Monday, July 05, 2021

Virtual Koma 33 Kannon Pilgrimage #32 Shoden-in Temple


     Shoden-in Temple was founded in 751.
     Koma County was established in 716 by 1799 immigrants from Gogulyeo, which had been destroyed by Tang China and Silla in 668.  The immigrants had first settled in 7 provinces in Tokaido Region: Suruga, Kai, Sagami, Kamiusa, Shimousa, Hitachi, and Shimotsuke Provinces.  The first governor of the county was Yagwang.
     Yagwang first visited Japan in 666 as a vice leader of a diplomatic mission dispatched from Gogulyeo.  He seemed to have gone into exile in Japan after the collapse of Gogulyeo.  As he was given the Konikishi title by the Japanese government in 703, he was a member of the royal family of Gogulyeo.

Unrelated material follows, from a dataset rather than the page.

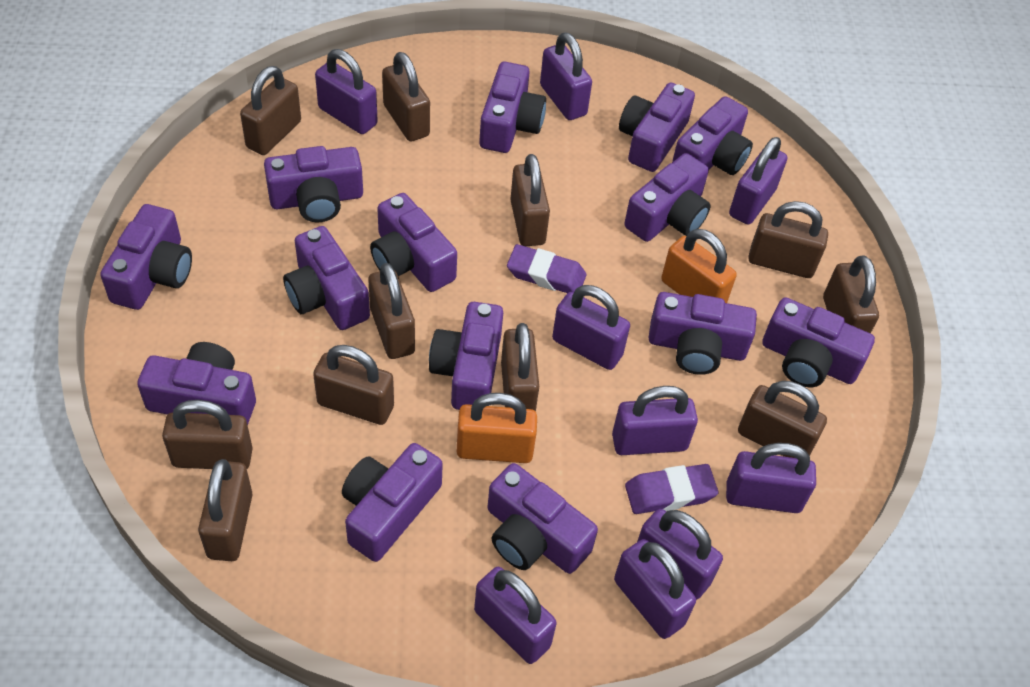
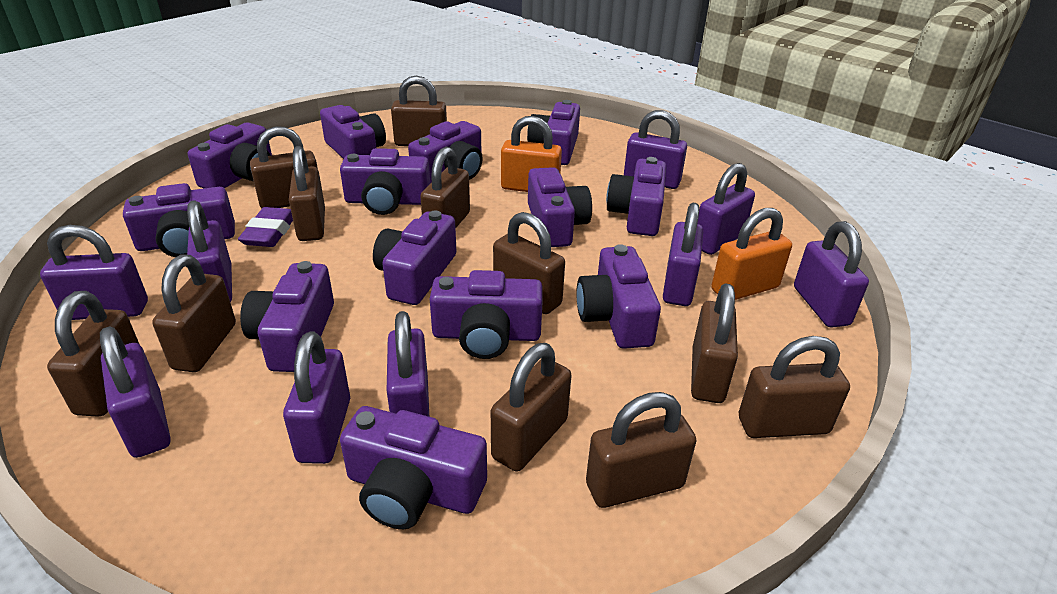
purple camera: 14 -> 13
purple eraser: 2 -> 1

     After Yagwang’s death, Priest Seungle (?-751) planned to build a temple to enshrine the Vighnesvara statue, which he had brought from Gogulyeo, and to pray for the comfort of Yagwang in the other world.  However, the priest died in 751 before realizing the plan.  It was Yagwang's 3rd son, Seong’un, who founded Shoraku-ji Temple, the #32 temple of the Koma 33 Kannon Pilgrimage, with the assistance of his nephew, Hong’in, who was a son of Yagwang’s elder brother, Gajung.  Both Seong’un and Hong’in were apprentices of Seungle.

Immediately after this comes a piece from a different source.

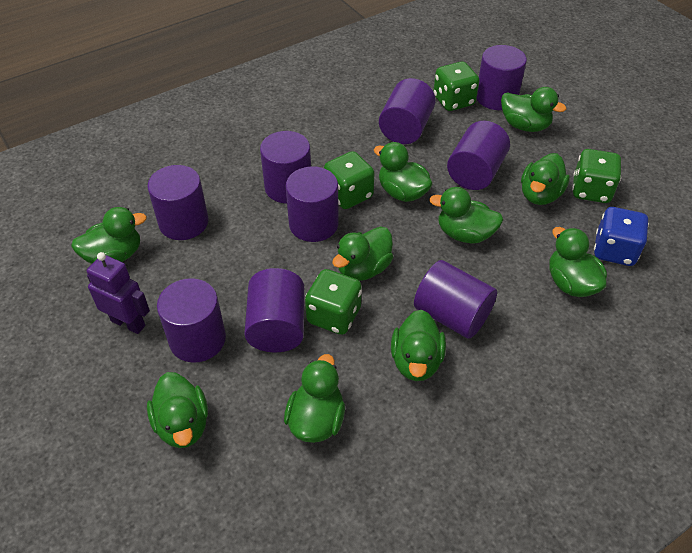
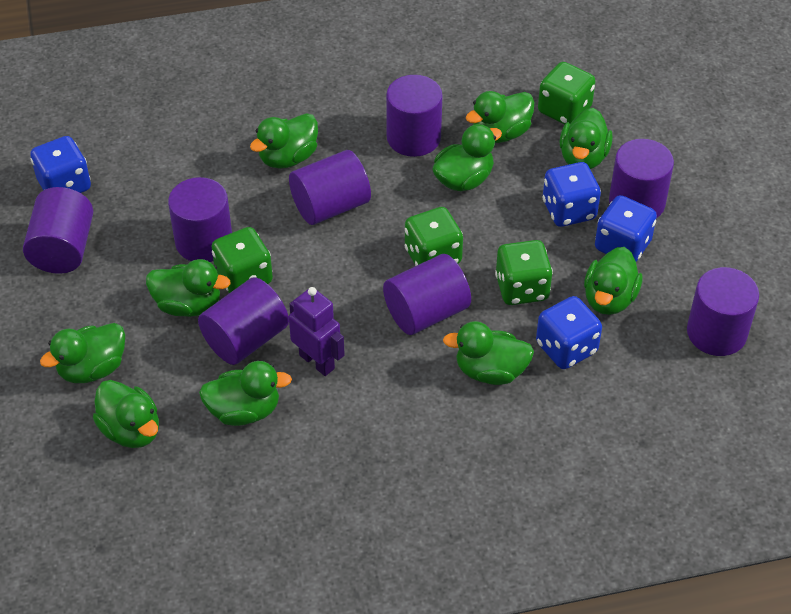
blue dice: 1 -> 4
purple cylinder: 9 -> 8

     Sometime between 1624 and 1645, the temple burned down, and was later revived by Priest Shukai, who also changed the temple from the East Asian Yogacara School to the Chisan Sect of Shingon Buddhism.
     The precincts have 2 old itabi.  One is dated 1244 and the other 1289.  The temple also keeps an old copper bell which is dated 1261.  Presumably, the temple flourished under the Kamakura Shogunate.